I started writing this on Friday the 22nd, but I was pretty excited to finish the book The Help (awesome, by the way) and I didn't end up finishing this until tonight. So, when reading this, imagine that you are back where you were two days ago. You there? Okay, here ya go!
I have been running for a couple weeks now, something I never thought I'd do given that I couldn't even run a mile in gym class in high school, but I have come to love getting out in the fresh air and feeling the pavement beneath my feet. On days my husband works, I get up around 5:15 a.m. to get ready and get running by 5:50 a.m.; yes, I move slowly in the morning ... so sue me. (Okay, I move slowly all the time, who am I kidding?)
Anyhow, I get going by 5:50, running a mile-and-a-half in about 19 or 20 minutes followed by a bit of walking to get my heart rate back down, so I can get back and shower before my husband gets up to shower himself. As much as I hate getting up so early, I know that this is, realistically, my only shot at exercise. Once the kids are up, my focus shifts to them and "me time" is typically scant.

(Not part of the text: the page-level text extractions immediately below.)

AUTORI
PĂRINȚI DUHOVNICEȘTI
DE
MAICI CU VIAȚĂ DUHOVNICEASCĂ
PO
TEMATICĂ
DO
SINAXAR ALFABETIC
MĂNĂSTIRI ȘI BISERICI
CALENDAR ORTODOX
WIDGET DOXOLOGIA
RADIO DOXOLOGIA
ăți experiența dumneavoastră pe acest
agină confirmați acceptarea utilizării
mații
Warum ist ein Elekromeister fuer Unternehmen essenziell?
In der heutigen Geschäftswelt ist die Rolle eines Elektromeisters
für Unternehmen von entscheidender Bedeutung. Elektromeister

Yesterday and today, though, I have noticed a change in my run. No longer am I running in the soft light of dawn. All of a sudden I have started to run with my shadow. The daylight is still so low that the streetlights are still on, casting my shadow onto the street and lawns I pass by. And every time I see my shadow I know my days as a runner are nearly over. I don't like being out in the morning by myself with it so dark; after what happened in town earlier this month, I am a little more nervous than usual. I would have never thought something so horrible could happen just miles from our house, and just three doors down from where I lived as a child, but it did. I know I don't have an abusive spouse or anyone else I know that would likely harm me, but it just creates an unsettling feeling in me that I can't seem to shake. The day after the shootings, I even started shutting my garage door when I leave to protect my family as much as I can.

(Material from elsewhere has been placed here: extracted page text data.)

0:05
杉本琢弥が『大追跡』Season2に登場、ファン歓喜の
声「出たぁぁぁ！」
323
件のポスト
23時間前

On top of the anxiety over safety, there is the issue of the weather, in particular the temperature at that time of day. I have jaw issues and they tend to flare up when it is cold out. Now, the last two days have been exceedingly warm in the morning, so cool weather hasn't been an issue yet, but I know it likely will be soon. Just last week we had a few colder mornings, one so cold that by the time I started my cool-down walk I had to hold my ear because it was aching so badly. As wimpy as it sounds, at about 60 degrees the air temperature combined with the coolness of the "wind" I'm generating as I run, my jaw just can't handle it.
So, by the end of the weekend, I will be officially done with my regular running. Hopefully, at some point, I'll be able to sneak in a run here and there; I really do enjoy it. I'm going to miss the fresh air, the feeling of doing something good for my body and health, and seeing all the animals out in the early morning; once the kids get up I tell them what I saw on my run and Baylor speculates which Beatrix Potter characters I saw. I won't have that while I'm riding the stationary recumbent bike in our bedroom (in the dark, I might add). But it's exercise, and hopefully it'll keep me in decent shape through the winter.
I ran this morning, Sunday the 24th, just as the sun was peeking over the horizon. (In case you don't know, that's at about 6:24 a.m.) I actually ran my usual route in 16.5 minutes, pretty awesome for my standards. I guess it was one last hurrah before I finished running for the season ... well, for the year, I guess. I'm proud of myself for trying to run for exercise again, and my experience has bolstered my confidence that I'll be able to start up again next year around the same time. Until then, I'll just have to get my fresh air playing outside with the kiddos. Sounds like fun to me!
1 comment:
Aw great job with your running so far, it's too bad you have to stop especially when you seem to enjoy it so much! Can you get a treadmill maybe?